Erwachsene mit Aufmerksamkeitsdefizit-/Hyperaktivitätsstörung (ADHS) haben häufig Schwierigkeiten im Beruf: Planung und Organisation des Arbeitsalltags fallen ihnen schwerer als anderen, sie vergessen Termine und Routineaufgaben und verzetteln sich leicht. Der Schweizer Psychiater und Psychotherapeut Heiner Lachenmeier, selbst ADHS-Betroffener, hat ein Buch darüber geschrieben, wie sich typische Probleme überwinden lassen. Er ist überzeugt, dass ADHS im Beruf auch Vorteile bieten kann.

SZ: Welche Hürden müssen Menschen mit ADHS überwinden, wenn sie eine neue Stelle antreten?

Heiner Lachenmeier: In der Einarbeitungszeit sind besonders viele neue Informationen zu verarbeiten. In dieser Phase wirkt es sich sehr negativ aus, dass ADHSler Informationen nicht automatisch vorfiltern können, um Wichtiges von Unwichtigem zu trennen. Es fällt ihnen schwer, einen Überblick zu gewinnen, die Einarbeitung dauert daher länger, und sie machen eher Fehler. Ich habe mehrmals erlebt, dass ADHSlern während der Probezeit gekündigt wurde, obwohl sie auf ihrer vorherigen Stelle sehr erfolgreich waren.

Heiner Lachenmeier ist Psychiater, Psychotherapeut und selbst ADHS-Betroffener. (Foto: privat)

Sollte man dem Arbeitgeber vielleicht schon bei der Bewerbung mitteilen, dass man ADHS hat?

Nein, man trifft auf viele Vorurteile und auf Halbwissen und landet leicht in der Troublemaker-Schublade. Aber zu Beginn der Probezeit sollte man ruhig sagen, dass man sich gründlich einarbeiten möchte und dafür vielleicht mehr Zeit braucht. Es kann auch helfen, sich in den ersten Wochen möglichst viele Informationen aufzuschreiben und jeden Abend in Ruhe noch mal drei wichtige Punkte durchzugehen.

Und nach der Einarbeitungszeit?

Ist es weiterhin nötig, dafür zu sorgen, das die Voraussetzungen für gute Arbeit gegeben sind. Die Bedürfnisse sind bei ADHS individuell verschieden: Manche werden von kleinsten Nebengeräuschen gestört, andere können sich bei einem gewissen Lärmpegel sogar besser konzentrieren. Wer nach jeder Ablenkung sehr lange braucht, um wieder in die Arbeit hineinzufinden, kann versuchen, die empfundene Belastung zu reduzieren.

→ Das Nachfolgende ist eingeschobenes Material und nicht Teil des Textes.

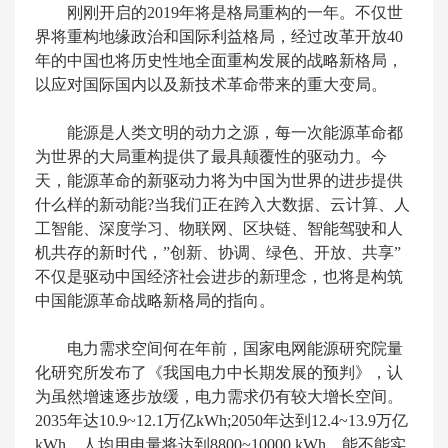
刚刚开启的2019年将是格局重构的一年。不仅世
界将重构地缘政治和国际利益格局，经过改革开放40
年的中国也将历史性地全面重构发展的战略新格局，
以应对国际国内以及新技术革命带来的重大变局。
能源是人类文明的动力之源，每一次能源革命都
为世界的大局重构提供了最具颠覆性的驱动力。今
天，能源革命的新驱动力将为中国为世界的进步提供
什么样的新动能?当我们正在跨入大数据、云计算、人
工智能、深度学习、物联网、区块链、智能驾驶和人
机共存的新时代，”创新、协调、绿色、开放、共享”
不仅是驱动中国经济社会进步的新理念，也将是构筑
中国能源革命战略新格局的指向。
电力需求空间何在年前，国家电网能源研究院量
化研究所发布了《我国电力中长期发展的预判》，认
为虽然增速逐步放缓，电力需求仍有较大增长空间。
2035年达10.9~12.1万亿kWh;2050年达到12.4~13.9万亿
kWh，人均用电量将达到8800~10000 kWh。能不能实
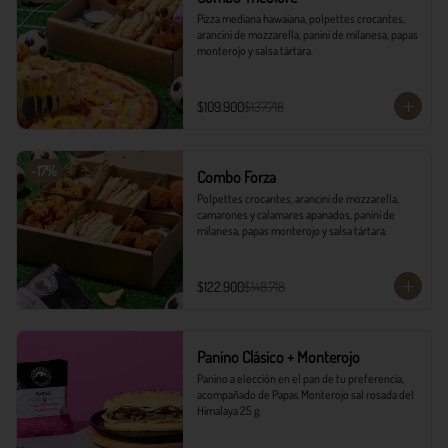
Pizza mediana hawaiana, polpettes crocantes, 
arancini de mozzarella, panini de milanesa, papas 
monterojo y salsa tártara.
$109.900
$137.718
-
17
%
Combo Forza
Polpettes crocantes, arancini de mozzarella, 
camarones y calamares apanados, panini de 
milanesa, papas monterojo y salsa tártara.
$122.900
$148.718
Panino Clásico + Monterojo
Panino a elección en el pan de tu preferencia, 
acompañado de Papas Monterojo sal rosada del 
Himalaya 25 g.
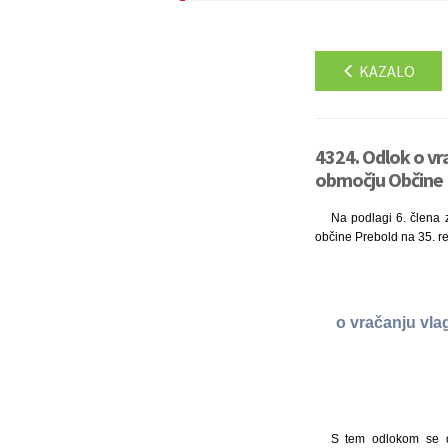
KAZALO
4324. Odlok o vr
območju Občine P
Na podlagi 6. člena z
občine Prebold na 35. re
o vračanju vla
S tem odlokom se do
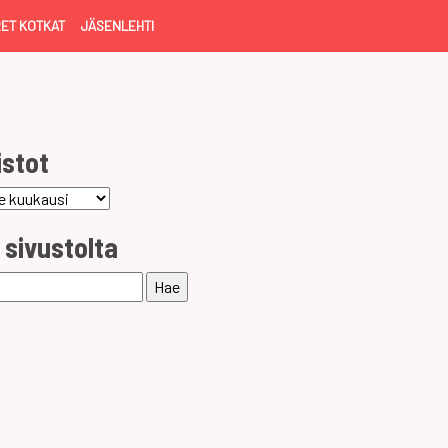
ET KOTKAT
JÄSENLEHTI
istot
ot
 sivustolta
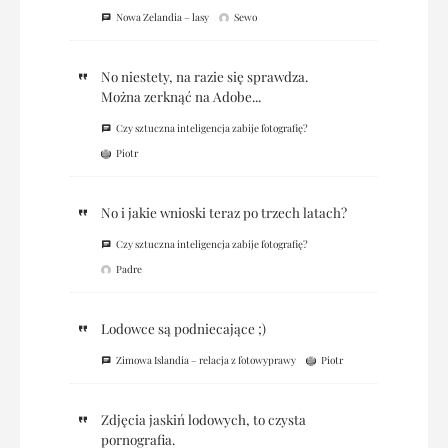
Nowa Zelandia – lasy
Sewo
No niestety, na razie się sprawdza.
Można zerknąć na Adobe...
Czy sztuczna inteligencja zabije fotografię?
Piotr
No i jakie wnioski teraz po trzech latach?
Czy sztuczna inteligencja zabije fotografię?
Padre
Lodowce są podniecające ;)
Zimowa Islandia – relacja z fotowyprawy
Piotr
Zdjęcia jaskiń lodowych, to czysta
pornografia.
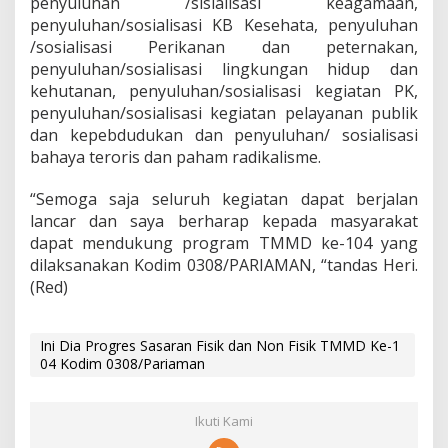
penyuluhan /sisialisasi keagamaan,
0
penyuluhan/sosialisasi KB Kesehata, penyuluhan
3
/sosialisasi Perikanan dan peternakan,
0
penyuluhan/sosialisasi lingkungan hidup dan
8
/
kehutanan, penyuluhan/sosialisasi kegiatan PK,
P
penyuluhan/sosialisasi kegiatan pelayanan publik
a
dan kepebdudukan dan penyuluhan/ sosialisasi
r
bahaya teroris dan paham radikalisme.
i
a
m
“Semoga saja seluruh kegiatan dapat berjalan
a
lancar dan saya berharap kepada masyarakat
n
dapat mendukung program TMMD ke-104 yang
,
dilaksanakan Kodim 0308/PARIAMAN, “tandas Heri.
I
n
(Red)
i
D
i
Ini Dia Progres Sasaran Fisik dan Non Fisik TMMD Ke-1
a
04 Kodim 0308/Pariaman
P
r
o
Ikuti Kami
g
r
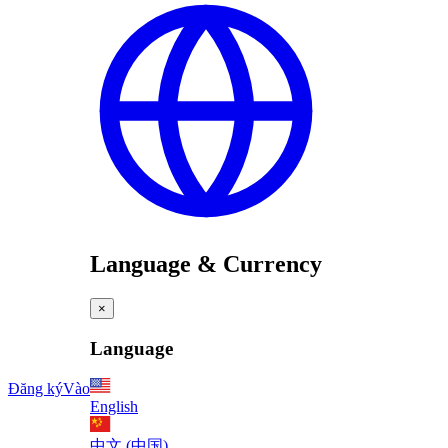
Language & Currency
×
Language
Đăng ký
Vào
English
中文 (中国)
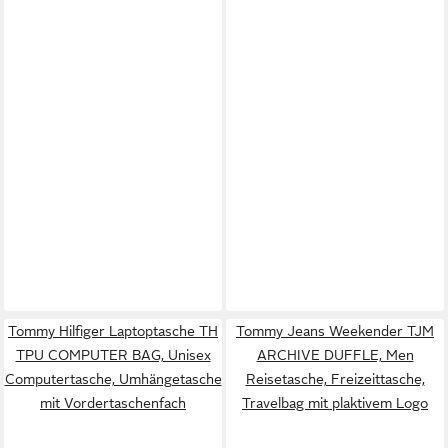
Tommy Hilfiger Laptoptasche TH
Tommy Jeans Weekender TJM
TPU COMPUTER BAG, Unisex
ARCHIVE DUFFLE, Men
Computertasche, Umhängetasche
Reisetasche, Freizeittasche,
mit Vordertaschenfach
Travelbag mit plaktivem Logo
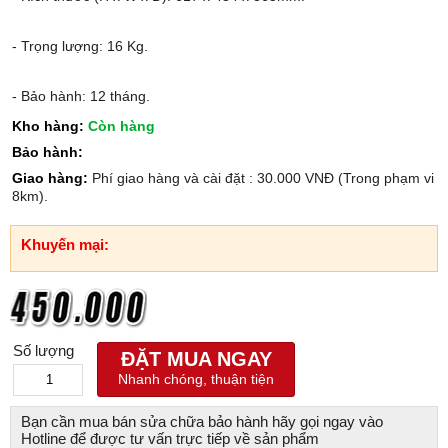
- Trọng lượng: 16 Kg.
- Bảo hành: 12 tháng.
Kho hàng:
Còn hàng
Bảo hành:
Giao hàng:
Phí giao hàng và cài đặt : 30.000 VNĐ (Trong phạm vi
8km).
Khuyến mại:
Số lượng
ĐẶT MUA NGAY
Nhanh chóng, thuận tiện
Bạn cần mua bán sửa chữa bảo hành hãy gọi ngay vào
Hotline để được tư vấn trực tiếp về sản phẩm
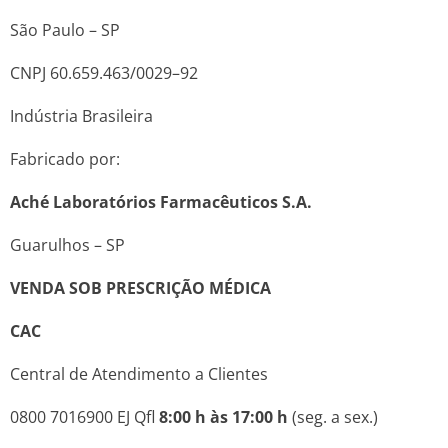
São Paulo – SP
CNPJ 60.659.463/0029–92
Indústria Brasileira
Fabricado por:
Aché Laboratórios Farmacêuticos S.A.
Guarulhos – SP
VENDA SOB PRESCRIÇÃO MÉDICA
CAC
Central de Atendimento a Clientes
0800 7016900 EJ Qfl
8:00 h às 17:00 h
(seg. a sex.)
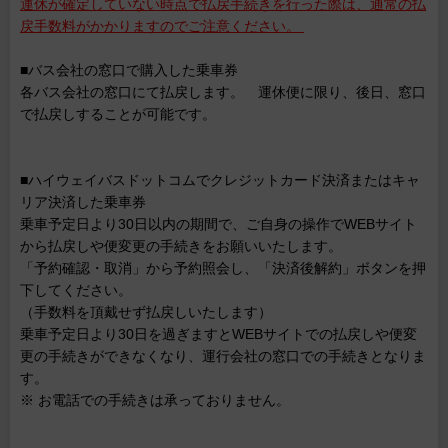
運休が確定していない時点で払戻手続きを行った際は、通常の払
戻手数料がかかりますのでご注意ください。
■バス会社の窓口で購入した乗車券
各バス会社の窓口にて払戻します。 運休便に限り、後日、窓口
で払戻しすることが可能です。
■ハイウェイバスドットコムでクレジットカード決済またはキャ
リア決済した乗車券
乗車予定日より30日以内の期間で、ご自身の操作でWEBサイト
から払戻しや便変更の手続きをお願いいたします。
「予約確認・取消」から予約照会し、「決済後解約」ボタンを押
下してください。
（手数料を頂戴せず払戻しいたします）
乗車予定日より30日を過ぎますとWEBサイトでの払戻しや便変
更の手続きができなくなり、運行会社の窓口での手続きとなりま
す。
※ お電話での手続きは承っておりません。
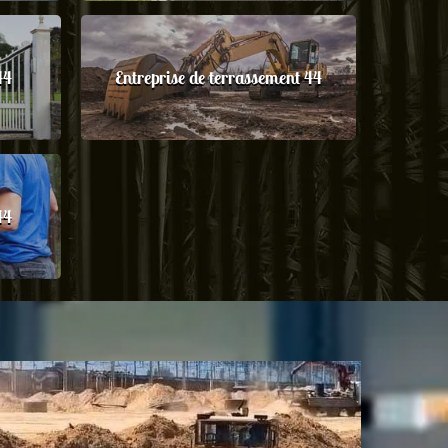
44
Entreprise de terrassement 44
44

Ich hatte einen Klienten, dessen Chef stündlich mit einer neuen Aufgabe in sein Büro kam. Er hat schließlich darum gebeten, die Aufgaben im Bündel zu bekommen, das klappte gut.

Sind Menschen mit ADHS nicht so belastbar wie andere?

Doch, oft packen sie sich sogar viel zu viel auf, machen Überstunden, helfen Kolleginnen und Kollegen. Das ist eine der möglichen Kompensationsstrategien, um mit der eigenen Unsicherheit in der Informationsflut umzugehen. Dieses Verhalten kann zu beruflichem Erfolg führen, aber die Gefahr der Überlastung ist groß. Darum sollten Menschen mit ADHS regelmäßig prüfen - am besten anhand einer Liste -, welche Aufgaben wirklich wichtig und dringlich sind.

Woran liegt es, wenn sie scheitern?

Die häufigste Ursache ist der "negative Röhrenblick": Viele haben große Selbstzweifel, auch wenn sie äußerlich selbstsicher wirken. Kleine Anlässe können dazu führen, dass alles Negative übergroß erscheint: Sachliche Kritik wird als Entwertung wahrgenommen, fehlende Sympathie als totale Ablehnung. Das löst Versagensgefühle und Aggressionen aus, die alles noch schlimmer machen. Entscheidend ist, dass man lernt, rechtzeitig aus solchen Situationen rauszugehen, um den eigenen Wert wieder zu spüren.

Bringt ADHS eigentlich nur Nachteile mit sich?

Nein, es bietet auch große Potenziale, was leider zu selten gesehen wird. Relativ bekannt ist ja, dass sich ADHSler in Fachgebieten, für die sie ein intrinsisches Interesse haben, sehr gut auskennen - und darin auch schneller arbeiten als andere. Dass sie mehr und vielfältigere Assoziationen haben, weil sie Informationen eben nicht schon automatisch vorfiltern, kann zu neuen, kreativen Lösungen führen. Und in Krisen behalten sie wegen ihrer Erfahrung mit unübersichtlichen Situationen oft einen kühlen Kopf.